Bersatunya kerajaan-kerajaan Islam tersebut telah menunjukkan bahwa pada dasarnya watak umat Islam di Indonesia itu berpaham moderat. Hal tersebut menurut Prof dikarenakan tanah Nusantara yang subur memang tidak dipaksa untuk berjuang menghadapi panasnya sinar matahari layaknya padang pasir atau tidak perlu dipaksa melawan dinginnya butir-butir salju seperti kutub.
“Jadi penduduk Nusantara ini dimanjakan oleh alam. Negatifnya mentalnya jadi lembek, bukan pelari jarak jauh, manja. Tapi positifnya apa, kita banyak waktu longgar, sehingga muncul, seni-seni dan ritual keagamaan, Indonesia kaya sekali seni yang dikaitkan ritual keagamaan, kenapa , karena alamnya mendukung seperti itu,” ungkap Prof Komar.

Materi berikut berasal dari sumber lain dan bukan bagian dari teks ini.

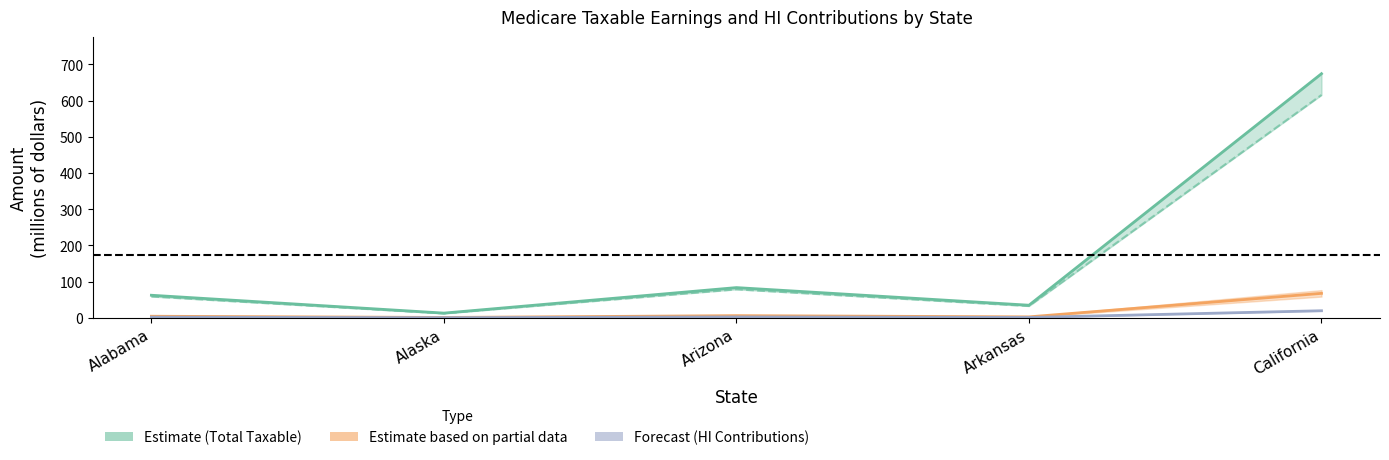

The wage_salary_taxable series shows 1047.1 at California. True or false?

False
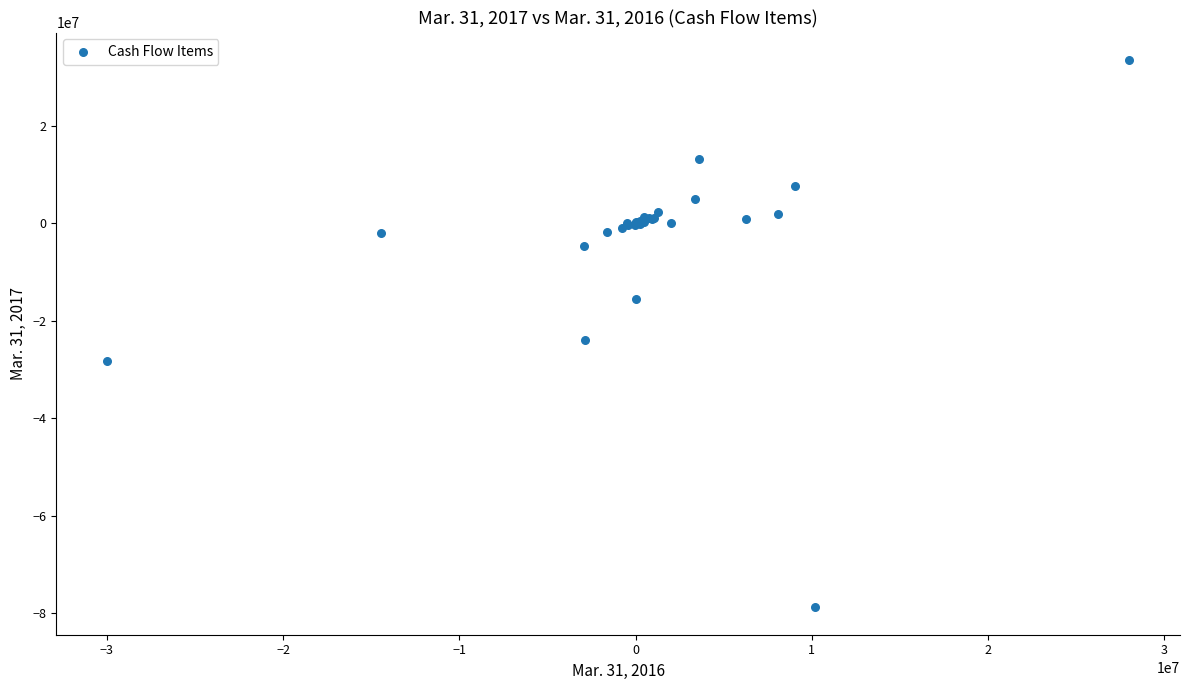

What Y value in the scatter plot is closest to -22646000?

-23894000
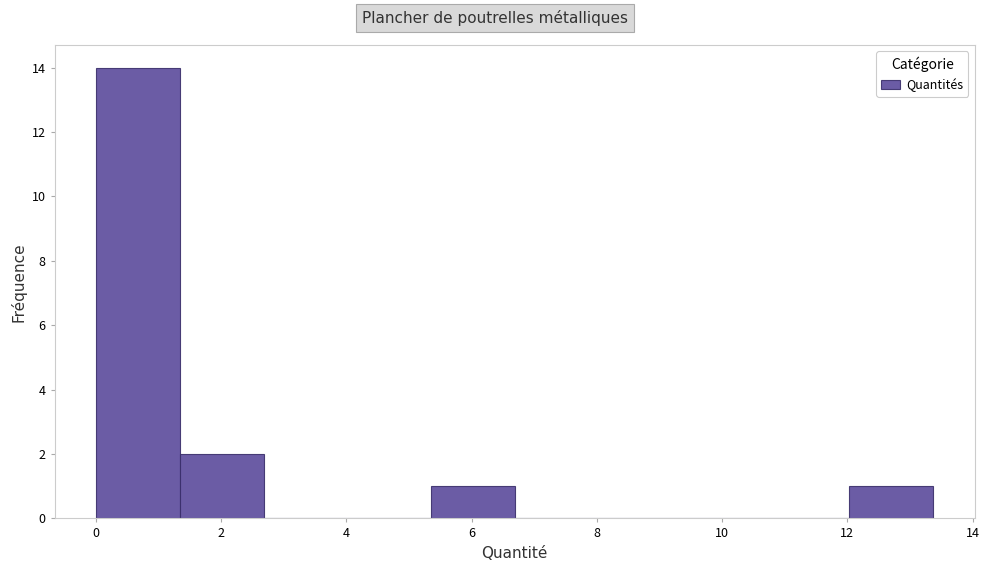

Which range on the x-axis has the tallest bar?

0.0 to 1.4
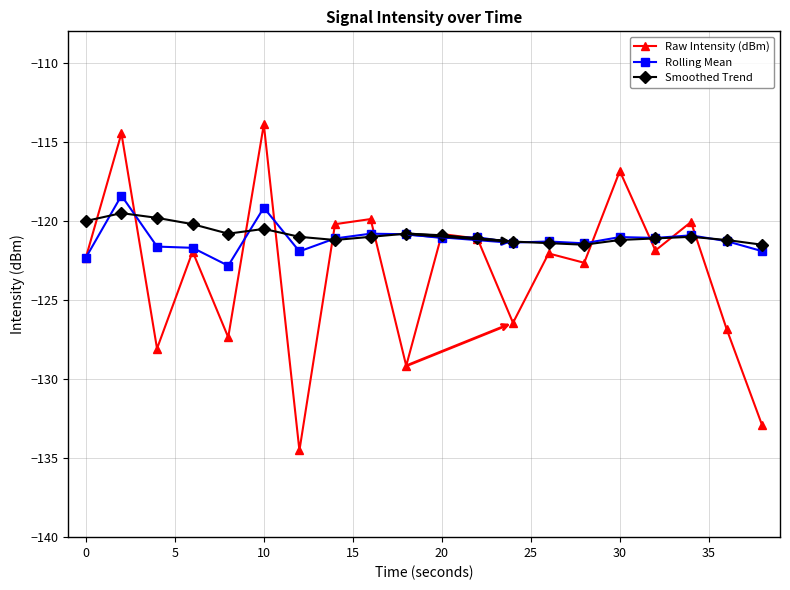

What are all the series names shown in the legend?

Raw Intensity (dBm), Rolling Mean, Smoothed Trend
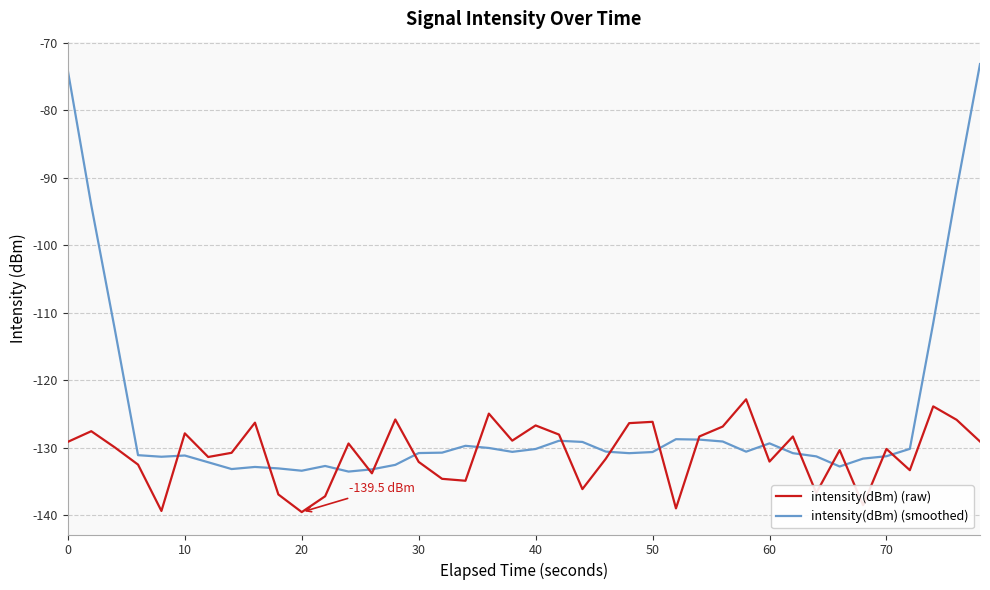

Does the chart have visible grid lines?

Yes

Selain moderat, watak Islam di Indonesia itu toleran. Sebab, kata Prof Komar, penduduk Nusantara tidak dipaksa alam berebut sumber air dan padang rumput sebagaimana orang Arab. Penduduk Arab yang secara geografis tandus dan berpasir biasa berebut sumber daya alam yang sewaktu-waktu bisa menjadi pemicu perang antar suku. Dulu mereka berebut sumber air, sekarang sumber minyak.
“Orang Arab itu berebut sumber air dan padang rumput, kita kan tidak perlu, makanya di antara mereka perang itu biasa, mereka berebut ghanimah. Dulu sumber air, sekarang sumber minyak. Tapi kita kan tidak. Makanya budaya kita, budaya gotong royong, rukun,” tutur Prof Komar.